Top of Data for the task

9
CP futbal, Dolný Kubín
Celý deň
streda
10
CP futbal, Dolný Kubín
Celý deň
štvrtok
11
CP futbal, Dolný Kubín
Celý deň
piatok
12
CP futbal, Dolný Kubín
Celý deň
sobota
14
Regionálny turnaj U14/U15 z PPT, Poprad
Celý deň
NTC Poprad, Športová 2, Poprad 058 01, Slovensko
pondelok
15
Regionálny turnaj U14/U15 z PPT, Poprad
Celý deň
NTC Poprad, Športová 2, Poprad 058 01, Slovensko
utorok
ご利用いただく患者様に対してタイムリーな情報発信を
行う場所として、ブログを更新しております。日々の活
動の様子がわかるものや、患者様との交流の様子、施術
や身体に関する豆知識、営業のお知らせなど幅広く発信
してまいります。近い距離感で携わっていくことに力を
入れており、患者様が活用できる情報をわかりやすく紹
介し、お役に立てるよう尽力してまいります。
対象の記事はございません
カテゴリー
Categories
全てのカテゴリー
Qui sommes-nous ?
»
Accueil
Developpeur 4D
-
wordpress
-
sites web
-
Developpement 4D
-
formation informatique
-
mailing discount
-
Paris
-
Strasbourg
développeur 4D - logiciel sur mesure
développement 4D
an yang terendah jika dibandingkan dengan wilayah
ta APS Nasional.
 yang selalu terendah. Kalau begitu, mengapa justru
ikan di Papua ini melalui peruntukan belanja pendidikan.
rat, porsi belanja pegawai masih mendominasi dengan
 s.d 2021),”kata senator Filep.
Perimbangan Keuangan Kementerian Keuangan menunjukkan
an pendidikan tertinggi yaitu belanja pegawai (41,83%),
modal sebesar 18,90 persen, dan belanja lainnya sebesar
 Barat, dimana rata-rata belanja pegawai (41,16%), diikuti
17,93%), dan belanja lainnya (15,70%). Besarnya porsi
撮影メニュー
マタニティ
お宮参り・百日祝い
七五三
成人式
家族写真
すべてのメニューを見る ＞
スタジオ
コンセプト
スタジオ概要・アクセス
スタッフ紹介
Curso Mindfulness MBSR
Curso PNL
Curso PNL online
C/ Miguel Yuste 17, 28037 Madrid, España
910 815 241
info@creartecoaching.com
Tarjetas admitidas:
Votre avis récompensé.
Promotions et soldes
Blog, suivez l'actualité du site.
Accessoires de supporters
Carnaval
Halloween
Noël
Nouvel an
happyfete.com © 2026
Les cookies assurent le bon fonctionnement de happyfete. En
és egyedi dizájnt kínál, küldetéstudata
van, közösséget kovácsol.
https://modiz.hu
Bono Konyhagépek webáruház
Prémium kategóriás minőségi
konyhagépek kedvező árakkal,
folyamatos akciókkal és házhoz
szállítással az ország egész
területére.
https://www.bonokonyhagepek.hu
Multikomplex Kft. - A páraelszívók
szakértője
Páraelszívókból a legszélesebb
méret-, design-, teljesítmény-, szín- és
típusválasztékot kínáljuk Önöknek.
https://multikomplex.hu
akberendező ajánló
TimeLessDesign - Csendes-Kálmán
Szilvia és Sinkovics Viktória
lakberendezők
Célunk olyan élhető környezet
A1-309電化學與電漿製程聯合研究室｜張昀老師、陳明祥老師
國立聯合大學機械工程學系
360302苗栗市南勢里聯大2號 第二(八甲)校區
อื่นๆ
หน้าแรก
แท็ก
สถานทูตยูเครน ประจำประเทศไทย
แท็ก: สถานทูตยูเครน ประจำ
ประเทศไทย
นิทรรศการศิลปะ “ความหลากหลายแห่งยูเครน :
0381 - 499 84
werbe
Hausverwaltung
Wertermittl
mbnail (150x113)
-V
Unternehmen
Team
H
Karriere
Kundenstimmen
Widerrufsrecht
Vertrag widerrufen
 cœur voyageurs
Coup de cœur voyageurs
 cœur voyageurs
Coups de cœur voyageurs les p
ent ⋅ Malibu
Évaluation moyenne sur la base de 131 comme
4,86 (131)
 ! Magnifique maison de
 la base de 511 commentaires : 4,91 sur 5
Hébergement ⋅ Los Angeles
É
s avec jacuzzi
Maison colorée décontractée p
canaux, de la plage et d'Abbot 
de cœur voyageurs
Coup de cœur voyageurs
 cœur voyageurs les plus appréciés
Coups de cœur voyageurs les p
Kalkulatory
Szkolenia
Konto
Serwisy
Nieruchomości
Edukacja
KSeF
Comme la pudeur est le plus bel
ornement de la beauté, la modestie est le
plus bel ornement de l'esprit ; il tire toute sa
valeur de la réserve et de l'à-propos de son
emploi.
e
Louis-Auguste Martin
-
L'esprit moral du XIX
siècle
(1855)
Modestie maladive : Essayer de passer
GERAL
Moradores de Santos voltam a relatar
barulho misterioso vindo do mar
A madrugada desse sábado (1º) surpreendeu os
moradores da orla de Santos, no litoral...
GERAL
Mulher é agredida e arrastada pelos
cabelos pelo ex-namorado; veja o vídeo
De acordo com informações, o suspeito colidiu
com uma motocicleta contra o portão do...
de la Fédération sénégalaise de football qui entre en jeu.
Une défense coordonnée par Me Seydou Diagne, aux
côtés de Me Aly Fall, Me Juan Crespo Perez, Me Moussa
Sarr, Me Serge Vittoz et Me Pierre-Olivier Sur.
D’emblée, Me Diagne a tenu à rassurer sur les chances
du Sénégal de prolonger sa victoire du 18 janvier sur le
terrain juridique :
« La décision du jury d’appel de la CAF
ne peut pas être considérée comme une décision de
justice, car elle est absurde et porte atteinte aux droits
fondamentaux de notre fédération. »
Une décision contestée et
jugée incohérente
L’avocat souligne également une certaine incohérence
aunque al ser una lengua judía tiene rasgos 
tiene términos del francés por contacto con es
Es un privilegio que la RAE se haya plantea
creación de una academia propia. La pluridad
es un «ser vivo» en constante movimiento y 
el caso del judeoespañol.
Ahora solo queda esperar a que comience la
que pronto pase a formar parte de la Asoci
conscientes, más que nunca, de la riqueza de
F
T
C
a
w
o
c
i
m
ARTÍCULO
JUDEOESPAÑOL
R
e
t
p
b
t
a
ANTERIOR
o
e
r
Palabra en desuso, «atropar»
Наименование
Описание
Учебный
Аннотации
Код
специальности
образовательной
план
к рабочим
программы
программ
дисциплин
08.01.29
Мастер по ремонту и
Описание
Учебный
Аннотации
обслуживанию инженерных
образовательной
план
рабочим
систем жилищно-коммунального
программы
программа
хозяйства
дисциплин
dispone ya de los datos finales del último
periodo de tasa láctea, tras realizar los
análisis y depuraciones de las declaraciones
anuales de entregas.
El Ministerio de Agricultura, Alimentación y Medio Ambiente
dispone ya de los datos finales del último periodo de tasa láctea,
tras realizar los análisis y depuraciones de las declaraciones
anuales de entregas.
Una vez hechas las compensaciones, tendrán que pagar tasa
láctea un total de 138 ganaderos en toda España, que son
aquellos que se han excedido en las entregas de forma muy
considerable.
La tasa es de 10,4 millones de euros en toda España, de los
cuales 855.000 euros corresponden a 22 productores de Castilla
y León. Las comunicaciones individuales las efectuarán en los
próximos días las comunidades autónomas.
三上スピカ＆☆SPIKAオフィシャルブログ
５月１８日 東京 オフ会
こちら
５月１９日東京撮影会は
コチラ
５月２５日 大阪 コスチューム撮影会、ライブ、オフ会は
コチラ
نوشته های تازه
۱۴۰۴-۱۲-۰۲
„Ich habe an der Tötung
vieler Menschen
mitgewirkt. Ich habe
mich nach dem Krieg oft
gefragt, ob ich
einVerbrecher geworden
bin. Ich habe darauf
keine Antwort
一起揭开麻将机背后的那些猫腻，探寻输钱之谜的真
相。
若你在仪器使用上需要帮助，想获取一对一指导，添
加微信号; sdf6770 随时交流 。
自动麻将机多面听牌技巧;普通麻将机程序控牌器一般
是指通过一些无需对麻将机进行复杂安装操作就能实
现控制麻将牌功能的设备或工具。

Bottom of Data for the task

**Action item:** Copy out the lines above word for word, stopping after the line containing "rat, porsi belanja".

**Response area:**
9
CP futbal, Dolný Kubín
Celý deň
streda
10
CP futbal, Dolný Kubín
Celý deň
štvrtok
11
CP futbal, Dolný Kubín
Celý deň
piatok
12
CP futbal, Dolný Kubín
Celý deň
sobota
14
Regionálny turnaj U14/U15 z PPT, Poprad
Celý deň
NTC Poprad, Športová 2, Poprad 058 01, Slovensko
pondelok
15
Regionálny turnaj U14/U15 z PPT, Poprad
Celý deň
NTC Poprad, Športová 2, Poprad 058 01, Slovensko
utorok
ご利用いただく患者様に対してタイムリーな情報発信を
行う場所として、ブログを更新しております。日々の活
動の様子がわかるものや、患者様との交流の様子、施術
や身体に関する豆知識、営業のお知らせなど幅広く発信
してまいります。近い距離感で携わっていくことに力を
入れており、患者様が活用できる情報をわかりやすく紹
介し、お役に立てるよう尽力してまいります。
対象の記事はございません
カテゴリー
Categories
全てのカテゴリー
Qui sommes-nous ?
»
Accueil
Developpeur 4D
-
wordpress
-
sites web
-
Developpement 4D
-
formation informatique
-
mailing discount
-
Paris
-
Strasbourg
développeur 4D - logiciel sur mesure
développement 4D
an yang terendah jika dibandingkan dengan wilayah
ta APS Nasional.
 yang selalu terendah. Kalau begitu, mengapa justru
ikan di Papua ini melalui peruntukan belanja pendidikan.
rat, porsi belanja pegawai masih mendominasi dengan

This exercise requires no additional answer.